About this exercise:
In the stretch of material from the line containing "Шок на Крит: Турист попитал колко пари" through the line containing "La configuración de", replace "вебинаре" with "семинаре" and reproduce only those lines, changing nothing else. Omit the pictures from your answer.

[Excerpts from a dataset]
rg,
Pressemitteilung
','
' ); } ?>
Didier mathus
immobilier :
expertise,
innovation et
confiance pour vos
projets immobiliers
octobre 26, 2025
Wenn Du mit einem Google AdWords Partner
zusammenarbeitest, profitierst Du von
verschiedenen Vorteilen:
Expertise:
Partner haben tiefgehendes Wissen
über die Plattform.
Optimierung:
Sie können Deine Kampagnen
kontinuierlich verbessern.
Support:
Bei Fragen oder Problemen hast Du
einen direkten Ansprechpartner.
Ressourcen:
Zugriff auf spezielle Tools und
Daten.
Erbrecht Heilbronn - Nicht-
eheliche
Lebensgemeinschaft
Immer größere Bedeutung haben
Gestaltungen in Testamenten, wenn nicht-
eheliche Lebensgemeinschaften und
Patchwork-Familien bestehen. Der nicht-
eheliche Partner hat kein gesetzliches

---

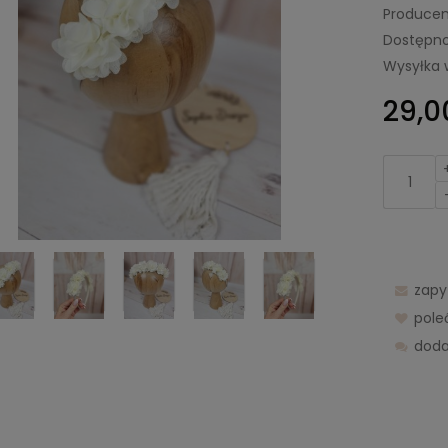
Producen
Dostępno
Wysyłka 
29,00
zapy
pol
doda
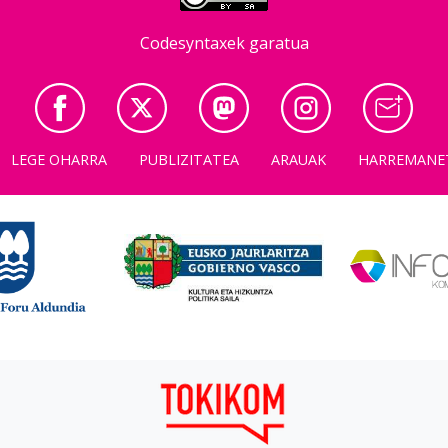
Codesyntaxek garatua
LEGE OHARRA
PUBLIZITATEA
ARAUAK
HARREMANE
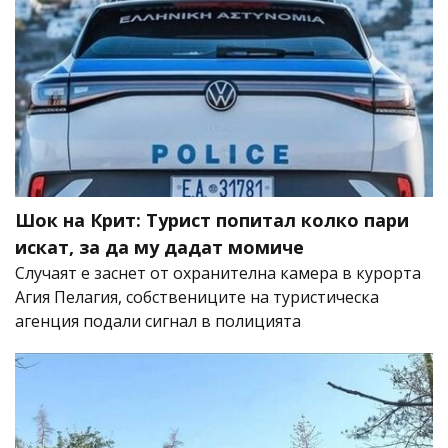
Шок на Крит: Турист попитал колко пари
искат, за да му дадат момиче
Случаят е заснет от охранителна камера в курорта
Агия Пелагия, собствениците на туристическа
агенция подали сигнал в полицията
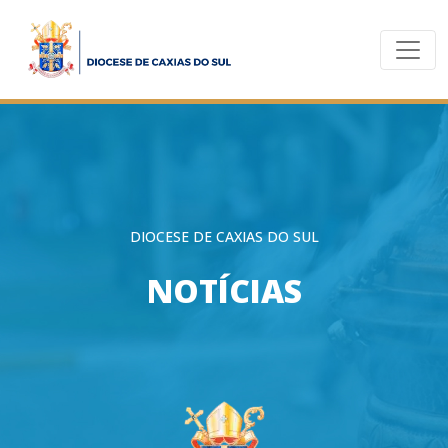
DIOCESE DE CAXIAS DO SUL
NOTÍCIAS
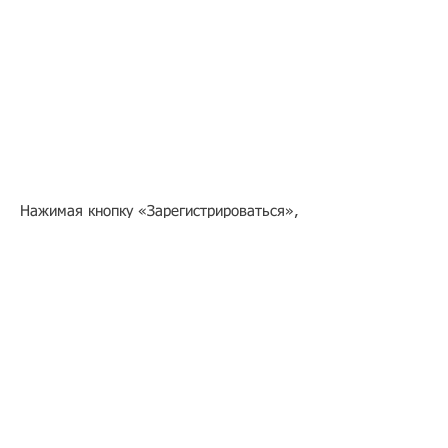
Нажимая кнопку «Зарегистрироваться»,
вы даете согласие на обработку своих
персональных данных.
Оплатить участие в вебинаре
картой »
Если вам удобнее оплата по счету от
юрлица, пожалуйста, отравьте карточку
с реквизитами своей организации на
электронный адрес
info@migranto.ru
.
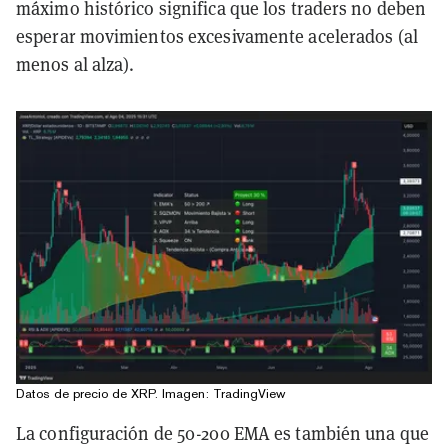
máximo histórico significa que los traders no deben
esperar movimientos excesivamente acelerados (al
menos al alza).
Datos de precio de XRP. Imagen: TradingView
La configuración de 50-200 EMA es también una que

---

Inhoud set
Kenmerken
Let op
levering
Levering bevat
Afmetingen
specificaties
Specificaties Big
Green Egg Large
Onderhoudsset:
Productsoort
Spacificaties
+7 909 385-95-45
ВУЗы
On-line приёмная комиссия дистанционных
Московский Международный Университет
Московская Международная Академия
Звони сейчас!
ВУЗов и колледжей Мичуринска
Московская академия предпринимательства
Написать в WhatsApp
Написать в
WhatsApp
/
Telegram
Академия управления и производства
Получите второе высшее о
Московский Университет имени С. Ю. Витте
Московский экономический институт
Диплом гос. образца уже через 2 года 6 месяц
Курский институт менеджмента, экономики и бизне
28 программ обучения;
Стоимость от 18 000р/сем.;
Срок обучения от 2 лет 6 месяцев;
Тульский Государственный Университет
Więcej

Result of this task:
Шок на Крит: Турист попитал колко пари
искат, за да му дадат момиче
Случаят е заснет от охранителна камера в курорта
Агия Пелагия, собствениците на туристическа
агенция подали сигнал в полицията
DIOCESE DE CAXIAS DO SUL
NOTÍCIAS
Нажимая кнопку «Зарегистрироваться»,
вы даете согласие на обработку своих
персональных данных.
Оплатить участие в семинаре
картой »
Если вам удобнее оплата по счету от
юрлица, пожалуйста, отравьте карточку
с реквизитами своей организации на
электронный адрес
info@migranto.ru
.
máximo histórico significa que los traders no deben
esperar movimientos excesivamente acelerados (al
menos al alza).
Datos de precio de XRP. Imagen: TradingView
La configuración de 50-200 EMA es también una que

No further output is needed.